My computer contains two NTFS hard disks. Until recently, the machine ran Windows 98, and I used the second disk as a backup by making it an inactive system disk, then making it active if the boot drive crashed or became infected with a virus. When I used Fdisk to format the backup disk, I had the option of adding the system files to the disk or running the Sys X: command to transfer the files to the backup disk. However, I recently upgraded the system to Windows 2000, and when I installed the OS and reformatted the second disk, I saw no mention of the system files. How do I make the backup disk a system disk in Win2K?

To understand what constitutes booting in Win2K, you need to understand a few basic processes. These processes are BIOS-related events, system startup (involving Windows NT Loader—NTLDR), and kernel loading (followed by user logon).

In addition to maintaining hardware configurations, the BIOS also finds the Master Boot Record (MBR) and loads it into memory. This load is important because the MBR scans the partition table, finds the system partition, and loads sector 0 of the system partition into memory. The system partition must be on disk 0; the system directory or boot partition isn't necessarily on the system's first drive and can be on an extended or primary partition of any BIOS- resident drive. The system drive (i.e., the drive containing the system directory) is typically the drive that contains the \winnt directory.

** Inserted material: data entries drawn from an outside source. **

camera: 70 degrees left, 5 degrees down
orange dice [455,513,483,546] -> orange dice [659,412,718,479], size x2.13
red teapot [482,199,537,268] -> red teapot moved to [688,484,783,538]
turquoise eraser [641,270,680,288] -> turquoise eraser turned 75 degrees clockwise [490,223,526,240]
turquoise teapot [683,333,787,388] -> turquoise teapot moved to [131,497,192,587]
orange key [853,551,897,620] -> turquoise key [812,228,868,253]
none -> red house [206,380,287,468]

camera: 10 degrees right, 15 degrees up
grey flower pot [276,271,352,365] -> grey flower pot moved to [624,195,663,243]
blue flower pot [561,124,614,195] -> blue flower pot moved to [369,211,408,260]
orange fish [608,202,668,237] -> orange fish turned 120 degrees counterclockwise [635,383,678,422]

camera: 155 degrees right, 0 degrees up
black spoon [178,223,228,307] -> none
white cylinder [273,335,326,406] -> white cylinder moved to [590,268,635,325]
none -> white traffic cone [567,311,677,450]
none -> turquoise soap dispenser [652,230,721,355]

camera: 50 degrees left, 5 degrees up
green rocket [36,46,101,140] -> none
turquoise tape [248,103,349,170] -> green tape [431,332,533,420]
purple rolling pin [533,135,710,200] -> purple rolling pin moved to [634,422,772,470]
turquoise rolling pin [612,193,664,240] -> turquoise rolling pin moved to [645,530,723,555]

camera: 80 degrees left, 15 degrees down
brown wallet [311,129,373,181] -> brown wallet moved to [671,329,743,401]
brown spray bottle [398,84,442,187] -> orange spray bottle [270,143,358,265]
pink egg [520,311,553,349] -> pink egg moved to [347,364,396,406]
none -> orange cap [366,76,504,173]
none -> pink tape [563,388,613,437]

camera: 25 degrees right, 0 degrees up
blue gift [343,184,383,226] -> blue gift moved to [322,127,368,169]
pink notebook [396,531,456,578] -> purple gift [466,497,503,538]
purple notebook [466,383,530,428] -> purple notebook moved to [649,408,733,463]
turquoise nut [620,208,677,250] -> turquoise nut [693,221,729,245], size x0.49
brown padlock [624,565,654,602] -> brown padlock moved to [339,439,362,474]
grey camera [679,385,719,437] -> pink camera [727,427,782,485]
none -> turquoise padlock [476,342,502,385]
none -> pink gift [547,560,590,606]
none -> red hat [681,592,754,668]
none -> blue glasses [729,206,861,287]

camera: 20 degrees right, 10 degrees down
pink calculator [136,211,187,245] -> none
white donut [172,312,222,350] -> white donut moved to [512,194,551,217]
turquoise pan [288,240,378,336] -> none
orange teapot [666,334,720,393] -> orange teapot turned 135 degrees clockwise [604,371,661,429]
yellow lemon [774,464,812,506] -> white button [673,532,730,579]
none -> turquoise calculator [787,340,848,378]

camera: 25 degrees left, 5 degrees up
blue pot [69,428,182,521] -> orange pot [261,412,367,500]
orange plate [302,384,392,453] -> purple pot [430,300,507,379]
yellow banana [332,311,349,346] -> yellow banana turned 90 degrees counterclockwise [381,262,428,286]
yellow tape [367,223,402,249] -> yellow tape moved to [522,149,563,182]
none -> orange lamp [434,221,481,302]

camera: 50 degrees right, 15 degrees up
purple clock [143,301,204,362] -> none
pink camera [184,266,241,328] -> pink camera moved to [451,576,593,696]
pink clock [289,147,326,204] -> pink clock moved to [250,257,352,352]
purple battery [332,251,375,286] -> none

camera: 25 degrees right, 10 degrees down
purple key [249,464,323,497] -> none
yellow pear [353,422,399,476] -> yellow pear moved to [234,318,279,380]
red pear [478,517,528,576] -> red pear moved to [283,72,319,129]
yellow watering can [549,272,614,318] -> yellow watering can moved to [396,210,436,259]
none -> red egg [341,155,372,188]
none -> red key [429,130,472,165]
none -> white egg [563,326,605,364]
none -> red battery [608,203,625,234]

After the BIOS loads the MBR and the MBR finds and loads sector 0 of the system partition into memory, the Boot Loader phase takes place. During this phase, NTLDR is responsible for booting into Win2K. NTLDR switches memory to 32 bit and reads the appropriate file format (i.e., FAT or NTFS). NTLDR loads and reads boot.ini, which then appears on screen. The user chooses a boot.ini option (such as running Win2K). When the option is a Win2K or NT derivative, the boot process loads ntdetect.com, which gathers information about attached hardware. NTLDR then loads again and starts ntoskrnl.exe or the Win2K or NT kernel.

As the kernel loads and initializes, the device drivers load and the Win2K system fully initializes. The monitor switches to graphic mode and winlogon.exe loads, opening the Logon window. After the user logs on, all required services start up.

When you understand this boot process, it becomes evident that only three files—NTLDR, boot.ini, and ntdetect.com—need to be in a startup disk's root directory. To format your second disk as a backup disk, first install Win2K on the primary disk. Next, copy boot.ini from the primary disk to a neutral directory (you'll need to change the file's attributes before you copy the file). Then, complete a second installation in an identically named directory on the second disk and overwrite that installation's boot.ini file with the copy you saved. If you want to add software to disk 0, you need to install the same software to the same locations on both disks. (If you don't like dual installations, you can use Symantec's Norton Ghost to copy the primary disk to the backup disk. Doing so will forgo the need to install additional software or files on disk 1.) Make certain that identical versions of boot.ini, NTLDR, and ntdetect.com are in both disks' root directories. After ensuring that both disks contain the necessary three files, remove the second disk and use it only when absolutely essential.

If viruses are your primary concern, you can simply format a 3.5" disk in Win2K and copy boot.ini, NTLDR, and ntdetect.com to that disk. Make the disk read-only so that no viruses can infect it, then use that disk as a boot backup.